*GOAL OF THE EXERCISE:* Retype, word for word, the line holding "storage box [583,363,680,434]" and each line after it down to the end of the data; pictures are not copied.

++++ SUPPLIED MATERIAL

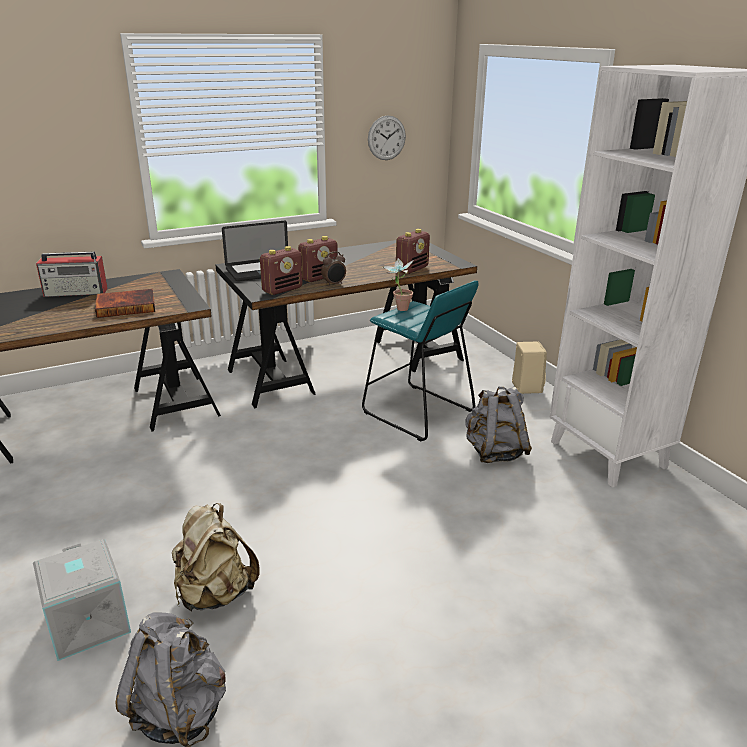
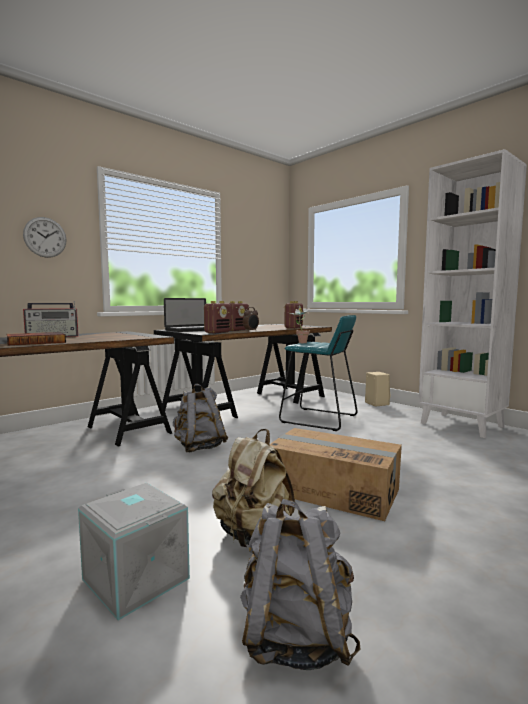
camera: 15 degrees left, 20 degrees down
book [95,289,155,318] -> book moved to [6,332,66,345]
wall clock [368,115,406,160] -> wall clock moved to [23,217,67,258]
grey backpack [465,387,532,463] -> grey backpack moved to [173,384,228,452]
none -> cardboard box [270,428,402,521]

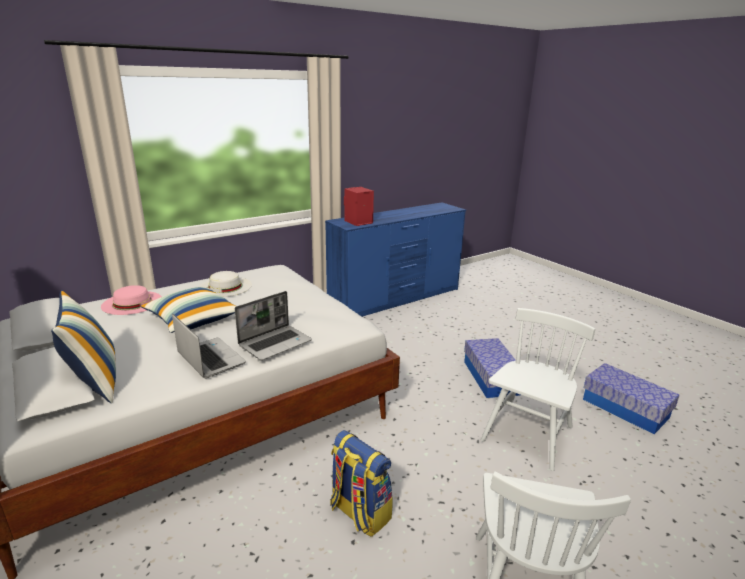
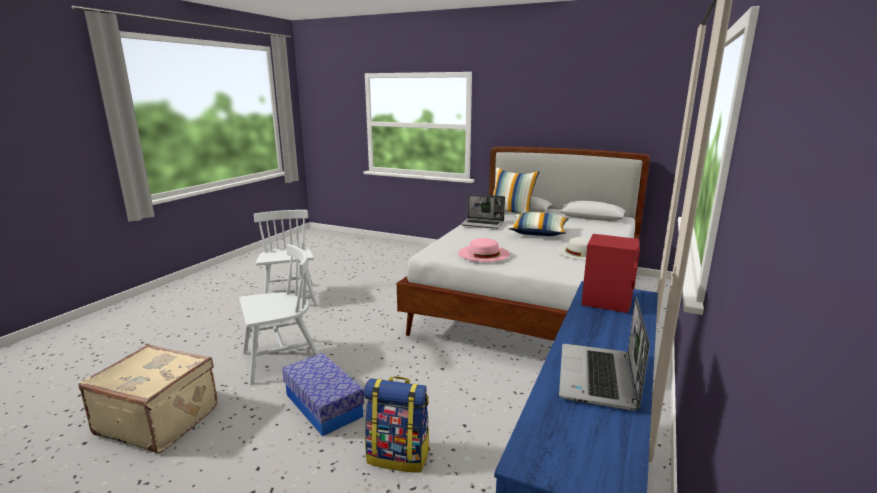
camera: 150 degrees right, 5 degrees down
pink hat [101,285,162,315] -> pink hat moved to [458,238,510,262]
laptop [235,291,312,360] -> laptop moved to [559,296,650,411]
backpack [330,430,393,537] -> backpack moved to [364,376,430,473]
white chair [481,308,595,471] -> white chair turned 120 degrees counterclockwise [239,244,319,385]
storage box [583,363,680,434] -> beige suitcase [78,344,218,453]

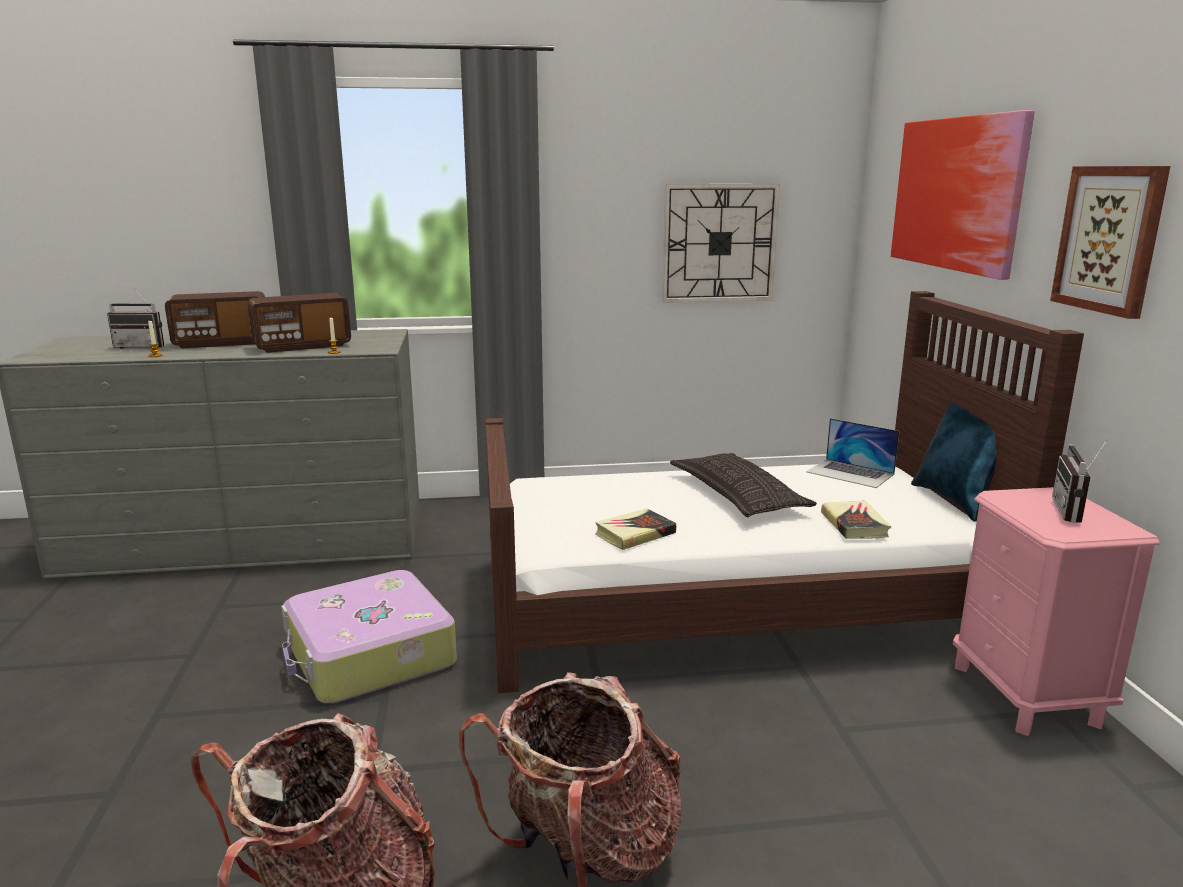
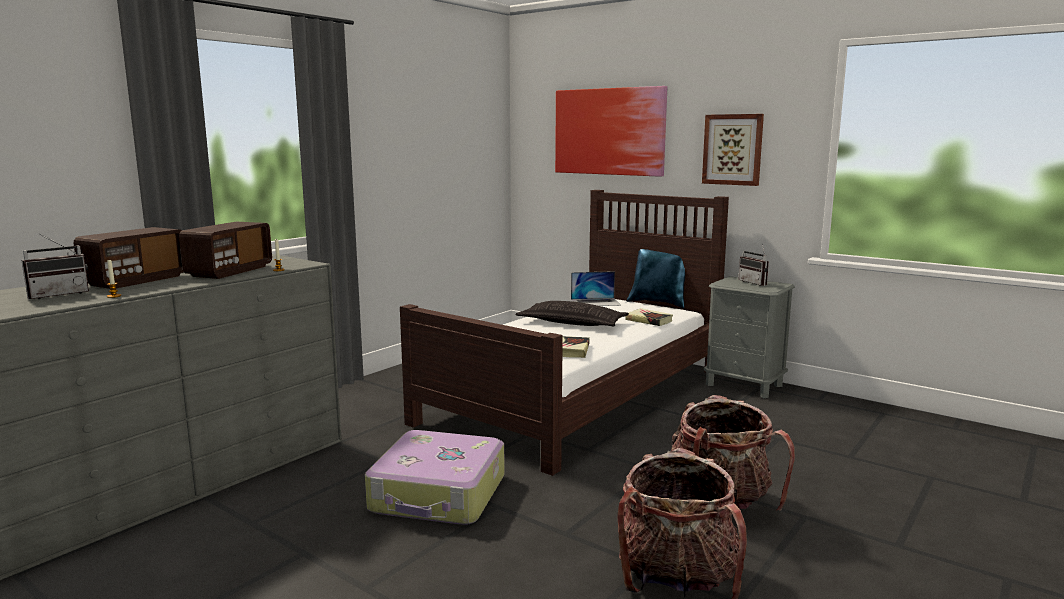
camera: 45 degrees left, 5 degrees down
wall clock [662,184,780,303] -> none
pink nightstand [953,487,1160,736] -> grey nightstand [704,276,795,398]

++++++++

*ANSWER FOR THIS EXERCISE:*
storage box [583,363,680,434] -> beige suitcase [78,344,218,453]

camera: 45 degrees left, 5 degrees down
wall clock [662,184,780,303] -> none
pink nightstand [953,487,1160,736] -> grey nightstand [704,276,795,398]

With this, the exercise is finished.